I am not exactly sure about MSSQL, but I can tell you how LIKE clauses work in other databases and I assume MSSQL is similar.
You don't have any wildcards in your select so in effect the query becomes:
SELECT * FROM myTable WHERE myTable.columnA = 'bobo'
If you have a traditional non-fulltext index on myTable.columnA then
SELECT * FROM myTable WHERE myTable.columnA LIKE 'bobo%'
can use the index, however
SELECT * FROM myTable WHERE myTable.columnA LIKE '%bobo'
and
SELECT * FROM myTable WHERE myTable.columnA LIKE '%bobo%'
cannot use the index and will cause a full table scan where the server will examine every row of the table. The difference is the wildcard is in the front: '%bobo'. The DB can convert LIKE 'bobo%
' to a range scan on the index, but it cannot with LIKE '%bobo'
because of the nature of tree style indexes.
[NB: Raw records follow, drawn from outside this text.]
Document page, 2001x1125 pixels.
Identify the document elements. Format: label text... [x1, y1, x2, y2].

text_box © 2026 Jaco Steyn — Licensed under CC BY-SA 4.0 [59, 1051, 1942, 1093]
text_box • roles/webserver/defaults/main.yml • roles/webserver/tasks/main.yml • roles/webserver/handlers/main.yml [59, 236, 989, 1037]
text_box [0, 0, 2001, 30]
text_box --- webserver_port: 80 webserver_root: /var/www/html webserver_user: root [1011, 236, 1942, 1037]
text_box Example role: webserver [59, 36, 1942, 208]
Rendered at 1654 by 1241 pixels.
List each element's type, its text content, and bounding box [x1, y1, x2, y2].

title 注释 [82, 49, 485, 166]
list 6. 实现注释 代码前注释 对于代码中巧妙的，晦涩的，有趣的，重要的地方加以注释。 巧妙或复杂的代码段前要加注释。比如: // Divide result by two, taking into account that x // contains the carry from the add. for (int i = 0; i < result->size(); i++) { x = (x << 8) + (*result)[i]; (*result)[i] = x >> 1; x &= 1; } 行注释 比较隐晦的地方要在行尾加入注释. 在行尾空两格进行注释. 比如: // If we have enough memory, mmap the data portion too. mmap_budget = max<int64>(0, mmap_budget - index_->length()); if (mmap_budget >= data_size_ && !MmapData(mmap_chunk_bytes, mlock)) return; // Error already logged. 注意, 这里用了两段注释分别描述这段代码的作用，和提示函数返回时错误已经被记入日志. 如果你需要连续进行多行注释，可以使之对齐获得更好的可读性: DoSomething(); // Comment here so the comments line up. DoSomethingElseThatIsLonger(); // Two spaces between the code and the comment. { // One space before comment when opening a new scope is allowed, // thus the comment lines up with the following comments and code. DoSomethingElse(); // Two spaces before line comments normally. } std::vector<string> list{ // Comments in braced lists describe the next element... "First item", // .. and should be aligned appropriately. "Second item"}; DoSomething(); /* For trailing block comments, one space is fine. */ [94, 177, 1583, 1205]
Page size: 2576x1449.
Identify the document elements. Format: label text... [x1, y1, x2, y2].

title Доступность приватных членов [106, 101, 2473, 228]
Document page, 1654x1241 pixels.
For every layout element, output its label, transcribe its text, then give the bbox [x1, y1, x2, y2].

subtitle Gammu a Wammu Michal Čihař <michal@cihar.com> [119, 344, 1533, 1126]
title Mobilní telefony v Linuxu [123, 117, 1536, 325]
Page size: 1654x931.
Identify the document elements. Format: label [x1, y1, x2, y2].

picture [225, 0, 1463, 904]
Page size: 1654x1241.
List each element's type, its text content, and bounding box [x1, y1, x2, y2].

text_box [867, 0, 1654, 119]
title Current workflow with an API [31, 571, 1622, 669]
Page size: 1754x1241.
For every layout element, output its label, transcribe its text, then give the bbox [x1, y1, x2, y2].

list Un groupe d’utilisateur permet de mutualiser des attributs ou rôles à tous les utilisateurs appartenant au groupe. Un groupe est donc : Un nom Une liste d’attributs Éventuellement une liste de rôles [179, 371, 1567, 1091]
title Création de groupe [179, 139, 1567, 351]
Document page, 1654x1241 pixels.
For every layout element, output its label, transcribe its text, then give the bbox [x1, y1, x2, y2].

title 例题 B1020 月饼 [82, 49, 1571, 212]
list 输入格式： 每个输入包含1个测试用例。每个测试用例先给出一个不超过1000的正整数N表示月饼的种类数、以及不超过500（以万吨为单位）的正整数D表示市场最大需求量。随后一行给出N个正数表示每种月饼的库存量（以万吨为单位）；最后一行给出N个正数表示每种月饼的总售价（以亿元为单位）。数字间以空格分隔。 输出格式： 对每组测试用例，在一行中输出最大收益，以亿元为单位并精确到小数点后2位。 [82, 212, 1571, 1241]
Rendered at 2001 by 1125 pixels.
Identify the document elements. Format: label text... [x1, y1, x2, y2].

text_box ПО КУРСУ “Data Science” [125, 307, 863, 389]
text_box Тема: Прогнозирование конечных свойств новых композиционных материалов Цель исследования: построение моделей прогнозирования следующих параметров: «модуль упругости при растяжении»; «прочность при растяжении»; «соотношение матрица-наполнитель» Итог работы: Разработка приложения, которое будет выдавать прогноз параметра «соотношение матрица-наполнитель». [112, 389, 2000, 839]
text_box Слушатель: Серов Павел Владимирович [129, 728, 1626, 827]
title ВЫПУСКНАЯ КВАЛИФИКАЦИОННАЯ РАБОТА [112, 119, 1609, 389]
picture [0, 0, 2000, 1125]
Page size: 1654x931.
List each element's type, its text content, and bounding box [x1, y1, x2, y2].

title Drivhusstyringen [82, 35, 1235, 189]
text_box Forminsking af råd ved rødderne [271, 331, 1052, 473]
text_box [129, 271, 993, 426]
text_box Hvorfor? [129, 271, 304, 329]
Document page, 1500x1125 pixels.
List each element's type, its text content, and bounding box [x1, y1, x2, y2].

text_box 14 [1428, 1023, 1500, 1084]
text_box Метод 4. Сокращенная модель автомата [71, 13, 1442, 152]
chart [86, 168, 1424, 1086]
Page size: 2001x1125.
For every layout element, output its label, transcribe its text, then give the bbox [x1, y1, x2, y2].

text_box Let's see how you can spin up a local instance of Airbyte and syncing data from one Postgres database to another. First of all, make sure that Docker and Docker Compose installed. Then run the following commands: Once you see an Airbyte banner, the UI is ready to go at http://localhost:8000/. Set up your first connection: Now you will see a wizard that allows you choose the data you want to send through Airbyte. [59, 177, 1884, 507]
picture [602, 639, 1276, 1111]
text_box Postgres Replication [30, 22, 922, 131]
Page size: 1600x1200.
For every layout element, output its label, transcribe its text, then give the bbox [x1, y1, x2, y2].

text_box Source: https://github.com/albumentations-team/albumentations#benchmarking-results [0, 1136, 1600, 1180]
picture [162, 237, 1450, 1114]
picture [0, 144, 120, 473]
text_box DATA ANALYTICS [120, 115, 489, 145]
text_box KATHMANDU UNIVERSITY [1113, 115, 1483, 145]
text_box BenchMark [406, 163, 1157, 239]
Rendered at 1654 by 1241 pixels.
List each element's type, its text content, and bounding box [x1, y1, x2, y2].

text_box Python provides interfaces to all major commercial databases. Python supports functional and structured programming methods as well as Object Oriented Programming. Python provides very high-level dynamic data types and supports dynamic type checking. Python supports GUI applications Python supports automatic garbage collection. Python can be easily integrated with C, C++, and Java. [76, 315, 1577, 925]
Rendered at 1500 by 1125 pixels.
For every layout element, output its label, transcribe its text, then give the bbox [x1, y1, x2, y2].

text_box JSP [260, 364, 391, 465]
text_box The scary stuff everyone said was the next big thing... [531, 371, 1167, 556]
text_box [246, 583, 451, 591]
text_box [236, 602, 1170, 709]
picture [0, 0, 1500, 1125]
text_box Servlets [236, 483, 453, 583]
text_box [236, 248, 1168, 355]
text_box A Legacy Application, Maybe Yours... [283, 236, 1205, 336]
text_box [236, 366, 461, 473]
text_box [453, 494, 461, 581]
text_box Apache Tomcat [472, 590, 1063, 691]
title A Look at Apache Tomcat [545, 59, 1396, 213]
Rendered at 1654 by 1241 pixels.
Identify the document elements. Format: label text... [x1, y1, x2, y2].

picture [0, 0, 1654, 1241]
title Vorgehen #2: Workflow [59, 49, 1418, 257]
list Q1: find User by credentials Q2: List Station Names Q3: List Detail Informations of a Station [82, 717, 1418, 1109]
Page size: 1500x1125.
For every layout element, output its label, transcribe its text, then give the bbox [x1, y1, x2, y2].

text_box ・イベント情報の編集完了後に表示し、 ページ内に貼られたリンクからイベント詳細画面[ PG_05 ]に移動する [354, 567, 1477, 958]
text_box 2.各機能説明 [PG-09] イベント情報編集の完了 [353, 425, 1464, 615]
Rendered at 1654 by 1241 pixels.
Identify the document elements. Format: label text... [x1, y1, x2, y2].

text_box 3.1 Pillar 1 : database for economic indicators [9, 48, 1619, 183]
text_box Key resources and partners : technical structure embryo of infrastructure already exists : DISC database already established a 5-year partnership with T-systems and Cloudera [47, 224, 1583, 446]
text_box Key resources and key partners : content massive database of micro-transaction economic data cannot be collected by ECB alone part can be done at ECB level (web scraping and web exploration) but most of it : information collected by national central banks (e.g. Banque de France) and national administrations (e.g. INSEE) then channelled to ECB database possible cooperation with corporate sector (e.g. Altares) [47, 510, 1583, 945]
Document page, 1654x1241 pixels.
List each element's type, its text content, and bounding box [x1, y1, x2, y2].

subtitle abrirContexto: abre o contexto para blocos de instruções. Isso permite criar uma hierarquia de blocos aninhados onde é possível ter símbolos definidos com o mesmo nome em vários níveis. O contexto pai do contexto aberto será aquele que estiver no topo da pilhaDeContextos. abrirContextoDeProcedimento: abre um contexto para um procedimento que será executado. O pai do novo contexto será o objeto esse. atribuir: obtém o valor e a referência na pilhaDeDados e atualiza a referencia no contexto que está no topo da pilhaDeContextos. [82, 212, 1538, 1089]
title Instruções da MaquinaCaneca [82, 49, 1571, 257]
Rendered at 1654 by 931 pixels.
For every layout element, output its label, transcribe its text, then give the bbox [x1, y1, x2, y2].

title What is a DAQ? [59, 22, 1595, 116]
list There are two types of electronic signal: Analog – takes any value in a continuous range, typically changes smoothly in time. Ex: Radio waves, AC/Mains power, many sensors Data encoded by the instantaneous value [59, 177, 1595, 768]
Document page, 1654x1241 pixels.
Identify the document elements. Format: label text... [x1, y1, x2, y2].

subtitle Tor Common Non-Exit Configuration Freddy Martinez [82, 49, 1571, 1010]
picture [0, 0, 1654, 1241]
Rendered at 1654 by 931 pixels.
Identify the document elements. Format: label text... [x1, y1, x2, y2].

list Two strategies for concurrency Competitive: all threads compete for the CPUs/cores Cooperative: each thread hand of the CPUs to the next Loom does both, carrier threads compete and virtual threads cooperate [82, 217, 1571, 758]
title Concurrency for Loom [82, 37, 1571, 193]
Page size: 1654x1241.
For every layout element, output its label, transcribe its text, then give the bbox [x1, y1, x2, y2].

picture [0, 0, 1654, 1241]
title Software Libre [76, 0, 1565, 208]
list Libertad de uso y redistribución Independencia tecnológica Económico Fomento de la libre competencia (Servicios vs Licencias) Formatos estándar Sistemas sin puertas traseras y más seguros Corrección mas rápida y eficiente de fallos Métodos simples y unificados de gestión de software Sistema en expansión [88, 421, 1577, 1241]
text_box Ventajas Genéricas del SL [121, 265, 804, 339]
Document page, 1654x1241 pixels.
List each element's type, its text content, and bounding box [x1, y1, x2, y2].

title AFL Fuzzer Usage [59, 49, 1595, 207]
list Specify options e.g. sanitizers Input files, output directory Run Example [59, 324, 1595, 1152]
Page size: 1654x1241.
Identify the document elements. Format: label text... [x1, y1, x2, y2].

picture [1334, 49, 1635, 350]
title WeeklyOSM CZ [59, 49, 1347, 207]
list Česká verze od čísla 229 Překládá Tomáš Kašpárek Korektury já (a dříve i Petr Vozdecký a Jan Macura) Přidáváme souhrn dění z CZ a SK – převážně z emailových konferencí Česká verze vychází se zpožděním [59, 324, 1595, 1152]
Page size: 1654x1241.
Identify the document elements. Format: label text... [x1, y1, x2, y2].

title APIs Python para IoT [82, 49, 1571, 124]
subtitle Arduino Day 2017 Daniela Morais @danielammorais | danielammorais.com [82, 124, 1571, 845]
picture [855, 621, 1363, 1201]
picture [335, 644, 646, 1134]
If you really need to to a LIKE '%bobo' on you data then consider making a derived column myTable.columnB with content reverse(myTable.columnA) and do a LIKE 'obob%'
on it.
If you really need to do LIKE '%bobo%' then you are using your database like a search engine and either need to use full text indexing or consider using an external full text search engine.